Finances broke even as the COVID-19 public health emergency (PHE) ended, leaving hospitals with little financial flexibility, healthcare consulting firm Kaufman Hall reports.
The median year-to-date (YTD) operating margin index for hospitals was 0.0 percent in April, the latest “National Hospital Flash Report” shows. The data draws from more than 900 hospitals from Syntellis Performance Solutions.
Breaking even marks an improvement from March, when the median YTD operating margin for hospitals was -0.3 percent. However, hospitals are now experiencing changes in bad debt, charity, care, and other factors after the end of the PHE and the Medicaid continuous coverage requirement.
Kaufman Hall reports increases in both bad debt and charity care in April, signaling a material impact Medicaid disenrollment has had on hospital financial performance.
Medicaid enrollment increased by an estimated 20 million people from February 2020 through March 2023, according to data from KFF. The organization also estimates that 17 million could lose Medicaid coverage as states unwind the continuous enrollment provision, which includes people who are no longer eligible and people who are eligible but face administrative barriers to renewal.

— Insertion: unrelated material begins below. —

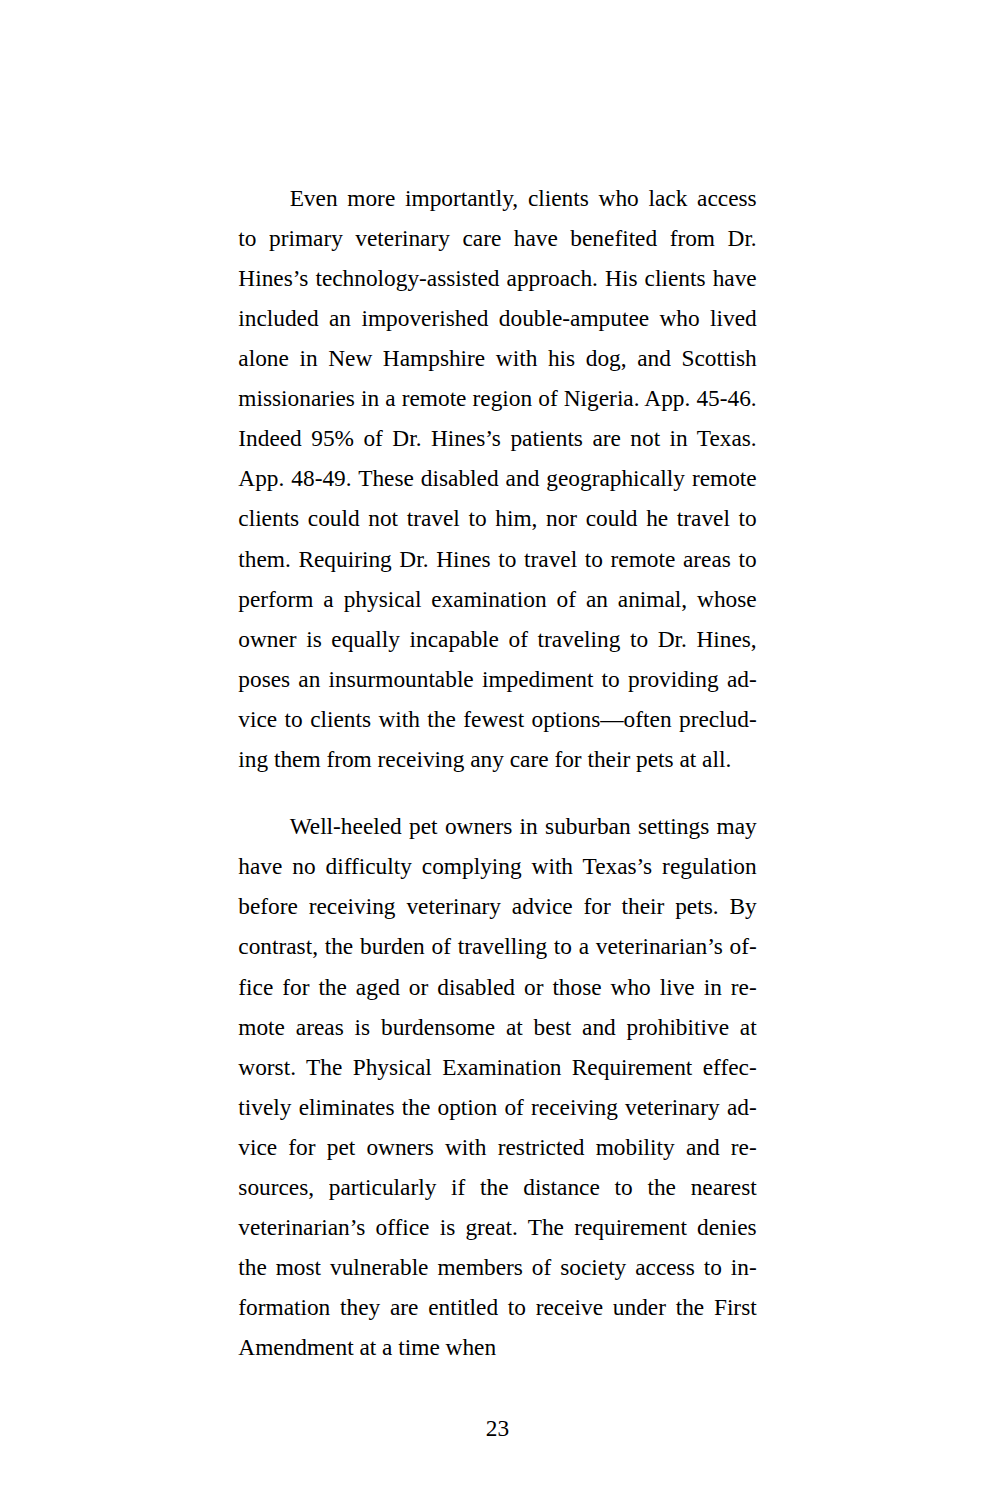Even more importantly, clients who lack access to primary veterinary care have benefited from Dr. Hines’s technology-assisted approach. His clients have included an impoverished double-amputee who lived alone in New Hampshire with his dog, and Scottish missionaries in a remote region of Nigeria. App. 45-46. Indeed 95% of Dr. Hines’s patients are not in Texas. App. 48-49. These disabled and geographically remote clients could not travel to him, nor could he travel to them. Requiring Dr. Hines to travel to remote areas to perform a physical examination of an animal, whose owner is equally incapable of traveling to Dr. Hines, poses an insurmountable impediment to providing advice to clients with the fewest options—often precluding them from receiving any care for their pets at all.
Well-heeled pet owners in suburban settings may have no difficulty complying with Texas’s regulation before receiving veterinary advice for their pets. By contrast, the burden of travelling to a veterinarian’s office for the aged or disabled or those who live in remote areas is burdensome at best and prohibitive at worst. The Physical Examination Requirement effectively eliminates the option of receiving veterinary advice for pet owners with restricted mobility and resources, particularly if the distance to the nearest veterinarian’s office is great. The requirement denies the most vulnerable members of society access to information they are entitled to receive under the First Amendment at a time when
23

The loss of Medicaid enrollment will likely reverse the gains in insurance coverage, which hit its lowest level on record in early 2022.

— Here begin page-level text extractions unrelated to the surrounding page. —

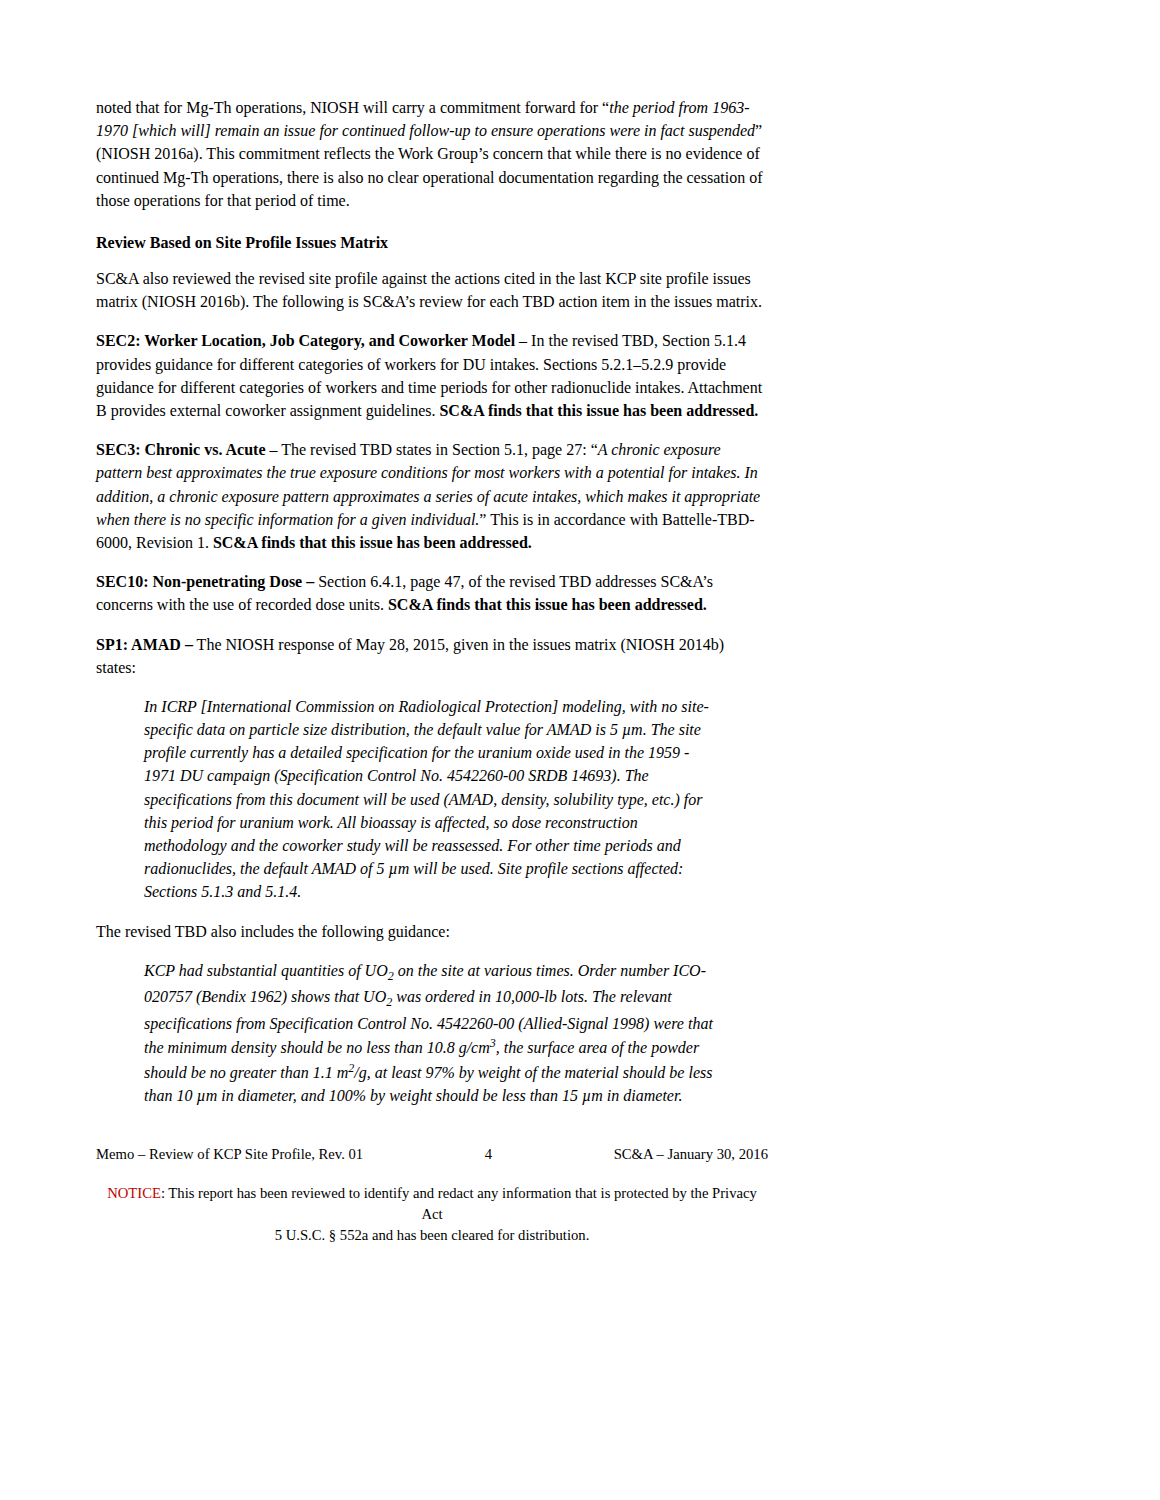noted that for Mg-Th operations, NIOSH will carry a commitment forward for “the period from 1963-1970 [which will] remain an issue for continued follow-up to ensure operations were in fact suspended” (NIOSH 2016a). This commitment reflects the Work Group’s concern that while there is no evidence of continued Mg-Th operations, there is also no clear operational documentation regarding the cessation of those operations for that period of time.
Review Based on Site Profile Issues Matrix
SC&A also reviewed the revised site profile against the actions cited in the last KCP site profile issues matrix (NIOSH 2016b). The following is SC&A’s review for each TBD action item in the issues matrix.
SEC2: Worker Location, Job Category, and Coworker Model – In the revised TBD, Section 5.1.4 provides guidance for different categories of workers for DU intakes. Sections 5.2.1–5.2.9 provide guidance for different categories of workers and time periods for other radionuclide intakes. Attachment B provides external coworker assignment guidelines. SC&A finds that this issue has been addressed.
SEC3: Chronic vs. Acute – The revised TBD states in Section 5.1, page 27: “A chronic exposure pattern best approximates the true exposure conditions for most workers with a potential for intakes. In addition, a chronic exposure pattern approximates a series of acute intakes, which makes it appropriate when there is no specific information for a given individual.” This is in accordance with Battelle-TBD-6000, Revision 1. SC&A finds that this issue has been addressed.
SEC10: Non-penetrating Dose – Section 6.4.1, page 47, of the revised TBD addresses SC&A’s concerns with the use of recorded dose units. SC&A finds that this issue has been addressed.
SP1: AMAD – The NIOSH response of May 28, 2015, given in the issues matrix (NIOSH 2014b) states:
In ICRP [International Commission on Radiological Protection] modeling, with no site-specific data on particle size distribution, the default value for AMAD is 5 µm. The site profile currently has a detailed specification for the uranium oxide used in the 1959 - 1971 DU campaign (Specification Control No. 4542260-00 SRDB 14693). The specifications from this document will be used (AMAD, density, solubility type, etc.) for this period for uranium work. All bioassay is affected, so dose reconstruction methodology and the coworker study will be reassessed. For other time periods and radionuclides, the default AMAD of 5 µm will be used. Site profile sections affected: Sections 5.1.3 and 5.1.4.
The revised TBD also includes the following guidance:
KCP had substantial quantities of UO2 on the site at various times. Order number ICO-020757 (Bendix 1962) shows that UO2 was ordered in 10,000-lb lots. The relevant specifications from Specification Control No. 4542260-00 (Allied-Signal 1998) were that the minimum density should be no less than 10.8 g/cm3, the surface area of the powder should be no greater than 1.1 m2/g, at least 97% by weight of the material should be less than 10 µm in diameter, and 100% by weight should be less than 15 µm in diameter.
Memo – Review of KCP Site Profile, Rev. 01 4 SC&A – January 30, 2016
NOTICE: This report has been reviewed to identify and redact any information that is protected by the Privacy Act
5 U.S.C. § 552a and has been cleared for distribution.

Kaufman Hall points out that hospital volumes also dropped across the board, including inpatient and outpatient volumes. The consulting firm says volume decreases combined with increases in bad debt and charity care could signal the start of widespread disenrollment from Medicaid after the PHE.
“With states conducting their Medicaid eligibility redetermination, it’s predicted that hundreds of thousands of people will ultimately become uninsured,” Erik Swanson, senior vice president of Data and Analytics with Kaufman Hall, said in a press release emailed to RevCycleIntelligence. “The data indicate that we may already be seeing the effects of disenrollment materialize with patients less likely to seek out the care they need and a continued rise in bad debt and charity care.”

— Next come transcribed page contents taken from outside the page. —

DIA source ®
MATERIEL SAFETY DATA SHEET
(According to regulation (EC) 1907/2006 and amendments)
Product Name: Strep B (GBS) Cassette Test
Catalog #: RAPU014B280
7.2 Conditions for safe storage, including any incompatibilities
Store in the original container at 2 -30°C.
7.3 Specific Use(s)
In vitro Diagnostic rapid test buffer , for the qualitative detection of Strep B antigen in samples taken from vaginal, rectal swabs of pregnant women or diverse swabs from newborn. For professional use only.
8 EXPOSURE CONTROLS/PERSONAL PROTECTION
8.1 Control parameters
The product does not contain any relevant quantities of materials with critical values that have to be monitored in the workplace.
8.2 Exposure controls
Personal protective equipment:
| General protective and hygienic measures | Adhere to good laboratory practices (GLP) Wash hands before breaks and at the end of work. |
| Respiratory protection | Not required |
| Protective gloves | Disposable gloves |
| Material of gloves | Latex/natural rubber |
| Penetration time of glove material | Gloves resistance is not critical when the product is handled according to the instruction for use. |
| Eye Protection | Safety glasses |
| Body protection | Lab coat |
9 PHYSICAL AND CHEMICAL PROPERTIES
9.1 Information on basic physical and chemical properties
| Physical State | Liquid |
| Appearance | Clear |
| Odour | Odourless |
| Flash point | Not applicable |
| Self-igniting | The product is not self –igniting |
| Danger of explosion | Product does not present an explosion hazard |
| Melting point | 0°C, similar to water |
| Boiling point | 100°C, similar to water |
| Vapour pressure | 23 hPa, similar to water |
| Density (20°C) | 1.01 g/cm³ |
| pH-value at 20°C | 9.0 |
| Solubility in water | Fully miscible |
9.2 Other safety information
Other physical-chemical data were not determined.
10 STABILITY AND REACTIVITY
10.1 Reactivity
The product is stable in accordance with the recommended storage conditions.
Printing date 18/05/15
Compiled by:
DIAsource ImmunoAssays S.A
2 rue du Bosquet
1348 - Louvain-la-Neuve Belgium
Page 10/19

Hospitals will have to manage the impact of the PHE’s end while paying more for supplies and labor, the report also indicates.
Labor expenses continued to increase in April, with labor expense per adjusted discharge rising 3.0 percent compared to March. Costs of goods and services also continued to be well above pre-pandemic levels.
However, overall expenses fell slightly in April, the report shows. Still, inflation continues to “throttle hospital finances,” the report states, especially as operating revenues took a 5.0 percent hit month-over-month.
“Hospital and health system leaders must figure out how to navigate the new financial reality and begin to take action,” said Swanson. “In the face of operating margins that may never fully recover and inflated expenses, developing and executing a strategic path forward to a future that is financially sustainable is crucial.”